The defendants' third claim incorporates two related arguments. The defendants first claim that Conn. Gen. Stat. §29-305 does not provide for a private right of action against fire marshals. They then claim that the legislature has, in fact, granted immunity to fire marshals in the performance of their official duties by enacting Conn. Gen. Stat. § 29-298 (b). These arguments are unpersuasive.
Sec. 29-305 does not expressly provide a private cause of action. It is well established that the question of whether a private cause of action is implicit in a statute not expressly providing one is to be determined by reference to the criteria CT Page 9576 set forth in Cort v. Ash, 422 U.S. 66, 78 (1975). Napoletano v.CIGNA Healthcare of Connecticut. Inc., 238 Conn. 216, 249,680 A.2d 127 (1996), cert. denied, 117 S.Ct. 1106 (1997). "First, is the plaintiff of the class for whose . . . benefit the statute was enacted . . .? Second, is there any indication of legislative intent, explicit or implicit, either to create such a remedy or to deny one? . . . Third, is it consistent with the underlying purposes of the legislative scheme to imply such a remedy for the plaintiff?" Id.
The Cort v. Ash criteria can be quickly reviewed in this case. First, § 29-305 itself states that the inspections it mandates are to be conducted "in the interests of public safety." A person injured by a burning building made unsafe by its susceptibility to fire is plainly a member of the class for whose benefit the statute was enacted. Second, the available legislative history of § 29-305 is silent on the question of legislative intent. (The statute was originally enacted in 1941, prior to the official transcription of legislative debates. See Conn. Gen Stat. § 366f (1941 Supp. )) Third, providing a cause of action to the plaintiff is consistent with the underlying purpose of § 29-305 to assure public safety.
In addition, as Napoletano observes, "where the legislature wishes to limit enforcement of a statute to an administrative body, it has expressly done so." 238 Conn. at 251. The legislature has not done so here.

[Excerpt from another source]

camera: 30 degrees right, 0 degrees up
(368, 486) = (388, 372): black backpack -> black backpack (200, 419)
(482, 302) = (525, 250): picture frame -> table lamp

At least with respect to the allegation of recklessness here, this analysis is confirmed by § 29-298(b), a provision relied upon by the defendants themselves. Sec. 29-298 (b) provides that, "Any officer of a local fire marshal's office, if acting without malice and in good faith, shall be free from all liability for any action or omission in the performance of his official duties." As mentioned, the second count of the plaintiff's complaint alleges recklessness. A person acting recklessly does not act "without malice and in good faith." "Malice in law is not necessarily personal hate or ill will, but it is that state of mind which is reckless of law and of the legal rights of the citizen." Black's Law Dictionary 956-57 (6th ed. 1990). See Hull v. Seaboard Air Line Ry.,57 S.E. 28, 28 (S.C. 1907). The legislature, in phrasing § 29-298 (b) as it did, has provided that fire marshals are not free from liability for acts of recklessness. CT Page 9577
Sec 29-298(b) also provides immunity to fire marshals for damages resulting "from any action that is required or permitted in the discharge of his official duties." That provision is unhelpful to Buonome in the context of the second count because the central allegation of that count is that he did not perform an action required to discharge his official duties. Allegations of omission are properly analyzed under the "omission" provision of § 29-298 (b) previously quoted. That provision, as already explained, does not provide immunity for recklessness. Given this analysis, the second count of the amended complaint survives the motion to strike.
The motion to strike is denied in its entirety.